А может, и правда, фальшивым показалось ему это мое: «Мы бы их, фашистов, зубами, кажется, грызли»? Ишь какой ты уже зубастый стал! А где твои раздумья перед портретом? А белая солдатская портянка? А твое мучительное нежелание стать «простым механизмом» смерти?..

Сердишься на осторожную, «чужую» улыбку дипломата… А может быть, тебя просто уязвило, что Зябликов, внешне так похожий на Толю, и улыбкой своей напомнил Толину — ту, в письме?..» Зимой, работая на лагерной почте, Алесь послал ему «под собственной цензурой» одно свое военное стихотворение.
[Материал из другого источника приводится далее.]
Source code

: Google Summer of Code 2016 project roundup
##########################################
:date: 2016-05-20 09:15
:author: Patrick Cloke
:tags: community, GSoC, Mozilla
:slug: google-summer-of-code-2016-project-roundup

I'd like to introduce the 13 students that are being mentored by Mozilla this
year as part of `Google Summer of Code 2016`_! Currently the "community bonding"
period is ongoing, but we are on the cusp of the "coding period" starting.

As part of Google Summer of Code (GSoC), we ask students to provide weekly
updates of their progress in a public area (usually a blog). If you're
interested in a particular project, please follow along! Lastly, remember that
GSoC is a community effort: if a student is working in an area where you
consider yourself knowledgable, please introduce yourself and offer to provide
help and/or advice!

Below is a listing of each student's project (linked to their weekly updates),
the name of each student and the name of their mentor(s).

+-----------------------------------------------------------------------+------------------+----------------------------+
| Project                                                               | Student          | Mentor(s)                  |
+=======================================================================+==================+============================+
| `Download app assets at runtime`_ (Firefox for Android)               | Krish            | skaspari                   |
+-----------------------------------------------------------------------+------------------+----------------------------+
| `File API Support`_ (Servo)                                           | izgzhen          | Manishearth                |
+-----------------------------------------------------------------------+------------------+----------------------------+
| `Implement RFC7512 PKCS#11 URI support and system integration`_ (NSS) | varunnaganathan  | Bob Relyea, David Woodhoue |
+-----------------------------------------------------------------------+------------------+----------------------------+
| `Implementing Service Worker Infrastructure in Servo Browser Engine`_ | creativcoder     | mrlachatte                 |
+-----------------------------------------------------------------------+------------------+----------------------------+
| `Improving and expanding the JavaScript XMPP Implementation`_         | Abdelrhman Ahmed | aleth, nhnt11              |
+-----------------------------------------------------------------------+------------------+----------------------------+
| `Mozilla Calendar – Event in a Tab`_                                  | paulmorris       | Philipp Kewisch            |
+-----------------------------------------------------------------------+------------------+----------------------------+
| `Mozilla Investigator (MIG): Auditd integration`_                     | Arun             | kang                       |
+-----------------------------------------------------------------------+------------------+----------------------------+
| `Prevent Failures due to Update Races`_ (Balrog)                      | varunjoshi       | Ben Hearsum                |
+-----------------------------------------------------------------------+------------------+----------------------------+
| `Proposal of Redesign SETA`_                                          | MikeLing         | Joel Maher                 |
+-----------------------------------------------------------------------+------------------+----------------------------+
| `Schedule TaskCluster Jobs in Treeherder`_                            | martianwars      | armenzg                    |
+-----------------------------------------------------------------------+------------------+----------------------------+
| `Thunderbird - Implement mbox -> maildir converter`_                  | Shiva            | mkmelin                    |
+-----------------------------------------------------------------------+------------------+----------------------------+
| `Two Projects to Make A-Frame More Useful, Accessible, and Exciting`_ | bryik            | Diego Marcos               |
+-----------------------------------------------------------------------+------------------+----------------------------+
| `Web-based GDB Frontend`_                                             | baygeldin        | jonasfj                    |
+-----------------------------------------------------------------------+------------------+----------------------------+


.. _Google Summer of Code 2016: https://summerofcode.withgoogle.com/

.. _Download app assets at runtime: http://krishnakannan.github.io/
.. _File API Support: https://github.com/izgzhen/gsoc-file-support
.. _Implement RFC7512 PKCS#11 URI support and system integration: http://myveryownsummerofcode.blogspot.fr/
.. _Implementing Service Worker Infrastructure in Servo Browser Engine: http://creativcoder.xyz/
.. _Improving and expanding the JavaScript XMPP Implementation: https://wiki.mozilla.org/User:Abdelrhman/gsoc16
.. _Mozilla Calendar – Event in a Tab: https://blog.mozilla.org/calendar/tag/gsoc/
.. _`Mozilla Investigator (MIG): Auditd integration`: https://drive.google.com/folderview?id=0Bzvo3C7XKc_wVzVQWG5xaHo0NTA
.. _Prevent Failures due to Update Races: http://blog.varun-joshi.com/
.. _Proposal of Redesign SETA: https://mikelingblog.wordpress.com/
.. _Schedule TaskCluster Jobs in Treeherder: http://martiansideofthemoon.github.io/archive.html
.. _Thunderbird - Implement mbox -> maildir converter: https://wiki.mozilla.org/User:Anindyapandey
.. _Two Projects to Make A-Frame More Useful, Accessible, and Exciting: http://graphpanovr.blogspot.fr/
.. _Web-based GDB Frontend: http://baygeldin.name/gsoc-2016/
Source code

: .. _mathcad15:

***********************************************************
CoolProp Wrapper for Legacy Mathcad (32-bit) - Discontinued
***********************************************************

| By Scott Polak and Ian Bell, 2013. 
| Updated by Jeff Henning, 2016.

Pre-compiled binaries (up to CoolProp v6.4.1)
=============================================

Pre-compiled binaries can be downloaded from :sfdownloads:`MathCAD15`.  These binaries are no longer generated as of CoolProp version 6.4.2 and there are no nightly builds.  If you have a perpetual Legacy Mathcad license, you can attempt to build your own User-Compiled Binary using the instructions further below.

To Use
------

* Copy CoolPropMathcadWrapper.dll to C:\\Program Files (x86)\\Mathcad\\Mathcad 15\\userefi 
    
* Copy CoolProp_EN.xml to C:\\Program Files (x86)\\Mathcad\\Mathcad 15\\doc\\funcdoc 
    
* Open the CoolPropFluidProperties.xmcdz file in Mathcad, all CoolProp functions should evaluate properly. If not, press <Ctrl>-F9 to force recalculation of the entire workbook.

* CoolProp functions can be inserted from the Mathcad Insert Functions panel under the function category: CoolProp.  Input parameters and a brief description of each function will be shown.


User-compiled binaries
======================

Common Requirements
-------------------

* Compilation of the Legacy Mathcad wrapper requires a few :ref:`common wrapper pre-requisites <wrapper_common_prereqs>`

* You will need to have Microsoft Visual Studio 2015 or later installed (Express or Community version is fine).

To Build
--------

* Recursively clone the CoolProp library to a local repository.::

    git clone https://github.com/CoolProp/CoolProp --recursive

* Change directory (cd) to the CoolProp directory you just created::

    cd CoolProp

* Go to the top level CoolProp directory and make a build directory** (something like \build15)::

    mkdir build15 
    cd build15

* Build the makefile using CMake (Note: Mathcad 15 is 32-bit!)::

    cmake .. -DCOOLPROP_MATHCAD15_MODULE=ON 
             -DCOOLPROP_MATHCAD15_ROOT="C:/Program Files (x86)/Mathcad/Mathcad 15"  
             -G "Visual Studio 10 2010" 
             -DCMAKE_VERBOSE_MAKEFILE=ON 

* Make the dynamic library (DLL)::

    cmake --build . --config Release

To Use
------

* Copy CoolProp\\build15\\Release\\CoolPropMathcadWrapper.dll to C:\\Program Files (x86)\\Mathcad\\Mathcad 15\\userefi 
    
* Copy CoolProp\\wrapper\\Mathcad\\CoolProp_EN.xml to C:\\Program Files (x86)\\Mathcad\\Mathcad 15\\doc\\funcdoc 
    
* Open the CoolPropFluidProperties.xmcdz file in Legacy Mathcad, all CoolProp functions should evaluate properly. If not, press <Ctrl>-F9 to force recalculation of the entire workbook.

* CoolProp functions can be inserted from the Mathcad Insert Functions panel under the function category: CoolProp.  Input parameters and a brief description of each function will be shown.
«В стихотворении, — писал потом Толя, — какой-то налет пассивности, сентиментальности. Я пережил на фронте не меньше твоего и имею право на замечания. К тому же еще семнадцать месяцев советской жизни показали мне в истинном свете многое, на что я раньше смотрел глазами невольника (то польского, то немецкого), хотя и убеждал себя всячески, что я свободен, «как человек духа». Больше надо мужественной активности, больше ненависти к тому, что ее заслуживает. У нас, брат, пишут иначе…»

«А может быть я, — думал Алесь, — просто злюсь на самого себя? На то, что осталось в душе от прежнего? От отроческого некритического увлечения Толстым?..

«Семнадцать месяцев советской жизни…»

А я ведь не был там ни денечка.

И Зябликов…»

— Was ist denn los, lieber Herr![121] — прервал его мысли неожиданный и вовсе не нужный ему голос молчаливого фатера. — Да займите же вы фройляйн разговором! Что ж это вы, молодой человек?..

В голосе его звучало сытое благодушие, однако были, видимо, задеты и отцовские чувства.

— Ах, фати! — фыркнула дочка, нервно сверкнула глазами и поспешно вышла из купе.

— Ну, видите? — сказал старик. — А виноват, оказывается, я! Ах, молодой человек, молодой человек!..

Руки его, сцепившиеся короткими пальцами на «пивном» животе, затряслись от тихого смеха.

Алесь вспомнил свою роль, взял себя в руки, с улыбкой сказал:

— Простите, я действительно невежлив. Ну, мы это скоро исправим.